Augustine’s ‘faculty psychology’ (or anthropology)
generated a spiritual theology in the West which was structured
in terms of memory, intellect and will, and in which the person
or self as a unity appeared infrequently, at certain peak moments
of union with God. The spiritual life was conceived as a relation
of the conscious mind and heart with God, but consciousness
itself, in its simplicity and unity, was seldom considered.

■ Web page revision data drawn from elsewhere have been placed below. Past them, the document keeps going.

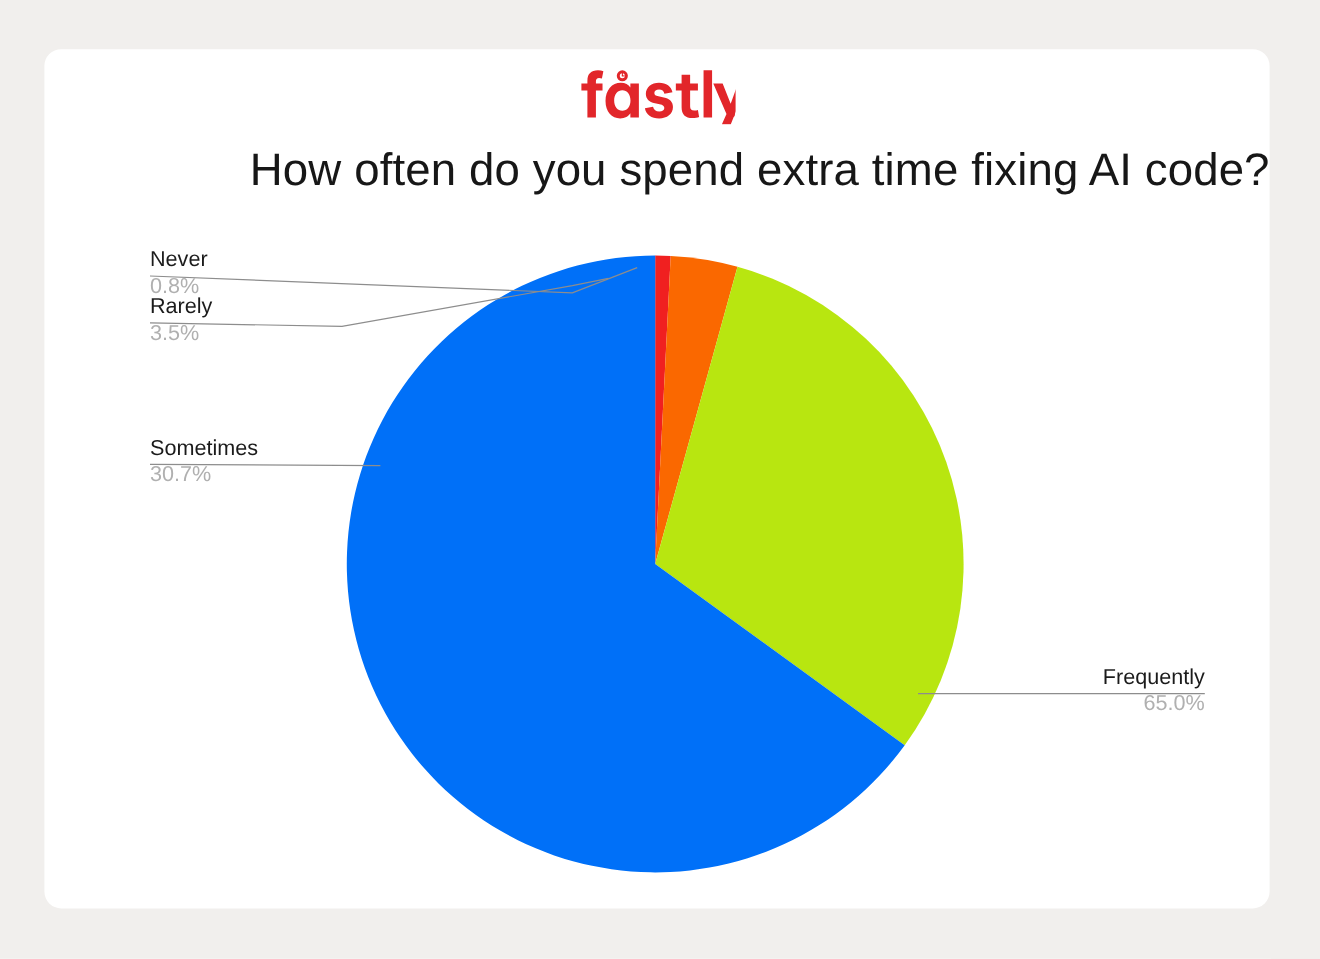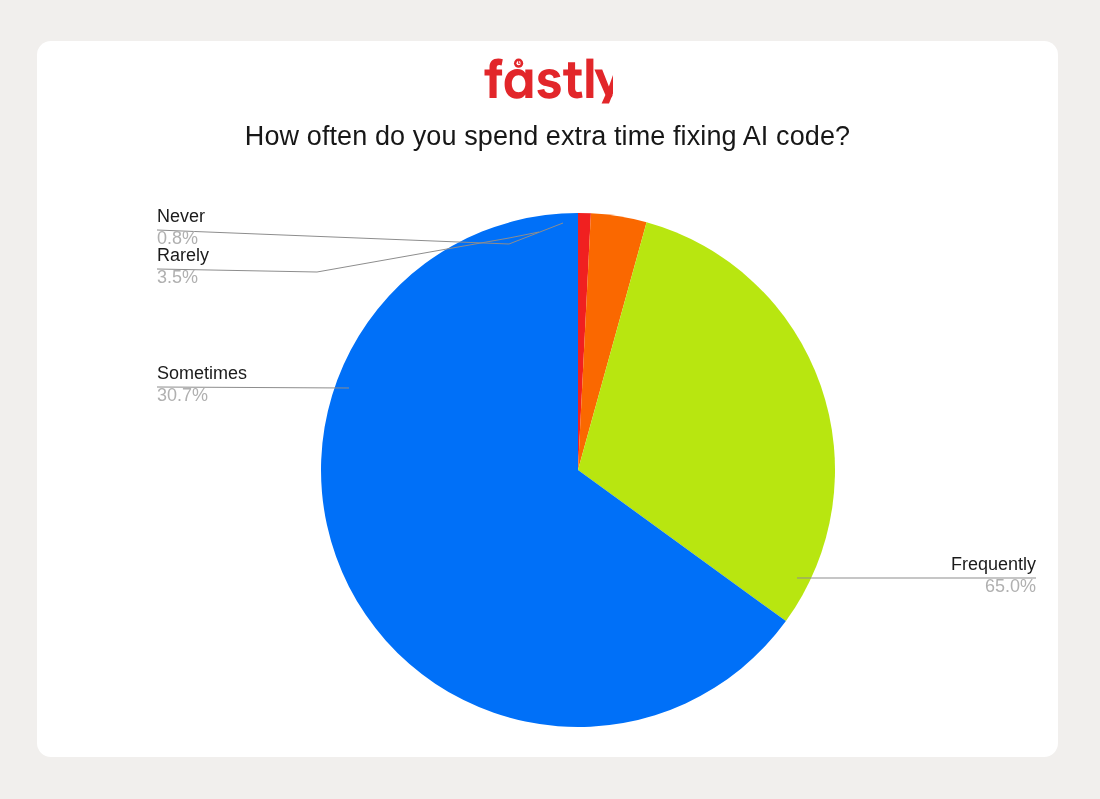--- a/index.html
+++ b/index.html
@@ -35,34 +35,33 @@
     width: 100%;
     text-align: center;
     height: 52px;
   }
   .brand-logo svg { display: inline-block; vertical-align: middle; }
   .chart-title {
     position: absolute;
     left: 0;
     top: 80px;
     width: 100%;
-    text-align: center;
-    font-size: 27px;
+    text-align: right;
+    font-size: 38px;
     color: #171717;
     font-family: "Liberation Sans", sans-serif;
     font-weight: 400;
     letter-spacing: 0.1px;
   }
   .plot-area {
     position: absolute;
     left: 0;
     top: 0;
     width: 1021px;
     height: 716px;
-    margin-left: 32px;
   }
   .plot-area svg {
     display: block;
     width: 1021px;
     height: 716px;
   }
   .lbl-name {
     font-family: "Liberation Sans", sans-serif;
     font-size: 18px;
     fill: #1b1b1b;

The tendency was towards rationalization, analysis, and towards
an intentional relationship with God as Other. The principle
of relationship predominated over the principle of identity
(or baptismal deification in Christ) completely in the West,
with very few exceptions, until the time of the Beguines and
of Meister Eckhart. The seed of an active participation in
the divine Being remained dormant, apparently, until the time
of the Scholastics.
The Christian theologian Augustine’s ambivalent encounter
with Plotinus—the pre-eminent exponent of explicit nonduality
in the West—anticipates the East-West dialogue (and particularly
the Hindu-Christian dialogue) of our own time, when once again
we encounter explicit nonduality and the conception of a Self
which is one with the Absolute. Bede Griffiths has pointed
again and again to this teaching of the realization of the
Atman at the heart of India’s mysticism. Once again we
experience the encounter of two worlds: the world of the divine
One and the world of the Personal God or, on our own level,
the meeting of the unitive Self and the individuated person-in-the-world.

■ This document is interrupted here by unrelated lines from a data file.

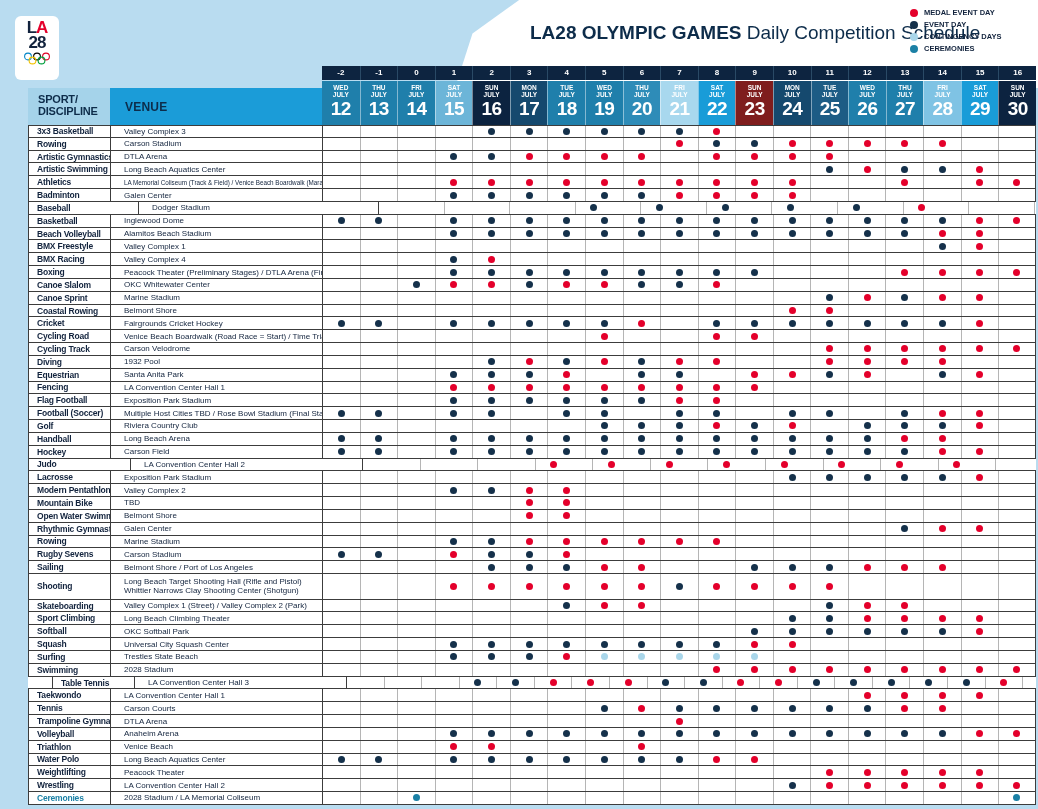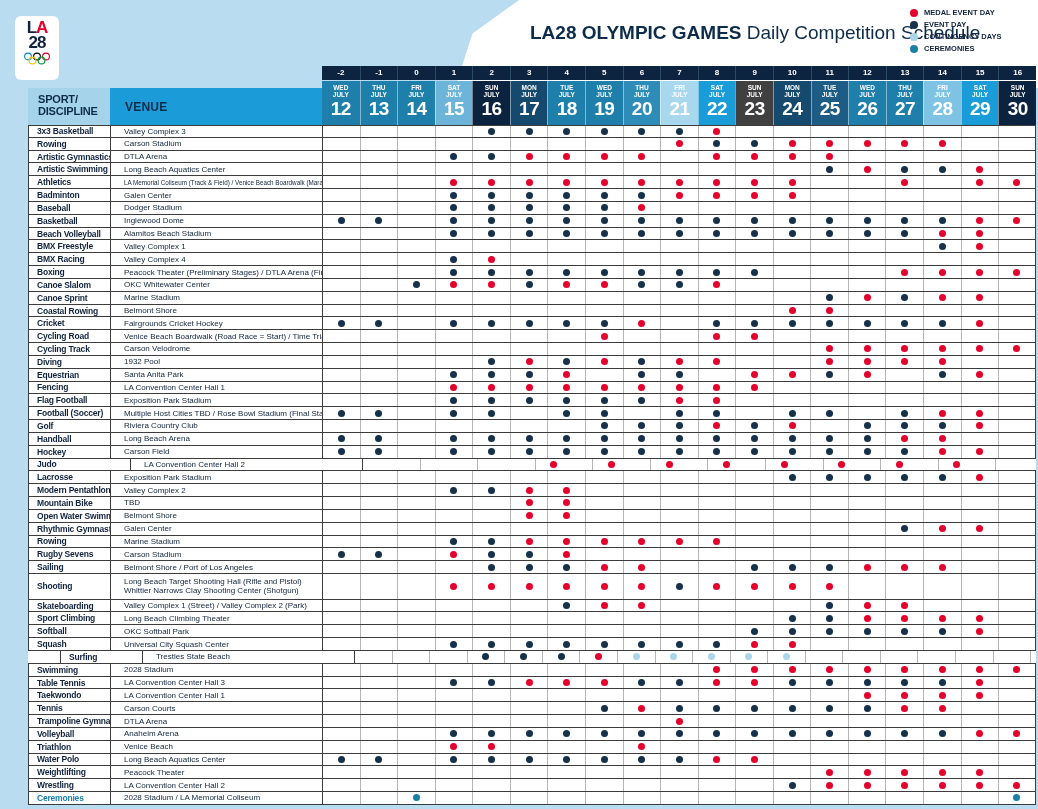--- a/index.html
+++ b/index.html
@@ -169,21 +169,21 @@
       <div class="datecell" style="background: rgb(168, 216, 238);">
         <div class="dow">FRI</div>
         <div class="mon">JULY</div>
         <div class="dnum">21</div>
       </div>
       <div class="datecell" style="background: rgb(25, 156, 216);">
         <div class="dow">SAT</div>
         <div class="mon">JULY</div>
         <div class="dnum">22</div>
       </div>
-      <div class="datecell" style="background: #404040;">
+      <div class="datecell" style="background: #7f1d1d;">
         <div class="dow">SUN</div>
         <div class="mon">JULY</div>
         <div class="dnum">23</div>
       </div>
       <div class="datecell" style="background: rgb(21, 73, 110);">
         <div class="dow">MON</div>
         <div class="mon">JULY</div>
         <div class="dnum">24</div>
       </div>
       <div class="datecell" style="background: rgb(29, 92, 133);">
@@ -475,21 +475,21 @@
         <div class="c-day">
           <span class="dot" style="background: rgb(228, 0, 43);"></span>
         </div>
         <div class="c-day"></div>
         <div class="c-day"></div>
         <div class="c-day"></div>
         <div class="c-day"></div>
         <div class="c-day"></div>
         <div class="c-day"></div>
       </div>
-      <div class="row" style="height: 12.83px;">
+      <div class="row" style="height: 12.83px; gap: 28px;">
         <div class="c-sport">Baseball</div>
         <div class="c-venue">
           <div>Dodger Stadium</div>
         </div>
         <div class="c-day first"></div>
         <div class="c-day"></div>
         <div class="c-day"></div>
         <div class="c-day">
           <span class="dot" style="background: rgb(21, 49, 75);"></span>
         </div>
@@ -1892,21 +1892,21 @@
         <div class="c-day">
           <span class="dot" style="background: rgb(228, 0, 43);"></span>
         </div>
         <div class="c-day"></div>
         <div class="c-day"></div>
         <div class="c-day"></div>
         <div class="c-day"></div>
         <div class="c-day"></div>
         <div class="c-day"></div>
       </div>
-      <div class="row" style="height: 12.83px; padding-left: 32px;">
+      <div class="row" style="height: 12.83px;">
         <div class="c-sport">Surfing</div>
         <div class="c-venue">
           <div>Trestles State Beach</div>
         </div>
         <div class="c-day first"></div>
         <div class="c-day"></div>
         <div class="c-day"></div>
         <div class="c-day">
           <span class="dot" style="background: rgb(21, 49, 75);"></span>
         </div>
@@ -1978,21 +1978,21 @@
         <div class="c-day">
           <span class="dot" style="background: rgb(228, 0, 43);"></span>
         </div>
         <div class="c-day">
           <span class="dot" style="background: rgb(228, 0, 43);"></span>
         </div>
         <div class="c-day">
           <span class="dot" style="background: rgb(228, 0, 43);"></span>
         </div>
       </div>
-      <div class="row" style="height: 12.83px;">
+      <div class="row" style="height: 12.83px; padding-left: 24px;">
         <div class="c-sport">Table Tennis</div>
         <div class="c-venue">
           <div>LA Convention Center Hall 3</div>
         </div>
         <div class="c-day first"></div>
         <div class="c-day"></div>
         <div class="c-day"></div>
         <div class="c-day">
           <span class="dot" style="background: rgb(21, 49, 75);"></span>
         </div>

This time, the western partner belongs to a modern world in
which the process initiated by Augustine has been carried to
a precarious extreme. The individual person and its creative
potential have been highly developed while the original unity
has been totally eclipsed. It seems truly a meeting of opposites,
yet we know that this polar difference is a sign of the magnitude— the
height and depth, length and breadth, as Paul might say—of
the human person growing in God.
This time around we have an opportunity to get behind the
limiting presuppositions of Plotinus and of Augustine and allow
the New Testament to open itself from within in the light of
its own intrinsic nonduality (most apparent in the Gospel and
First Letter of John). And today we experience within ourselves
both the creative ferment of the Spirit and the convergent
momentum of history.
Certainly it is time for Christian scribes—or jnanis—to
awaken and bring forth from their treasury, as Jesus says,
at once things old and things new. The Christ-event is freshly
manifested today as the person that we are awakens to its East
and its West: to its deepest identity in the divine ground
and to its embodied, historical actuality in this world, on
the way to realizing one Humanity, the “Cosmic Person” which
emerged finally as the center of Bede Griffiths’ vision.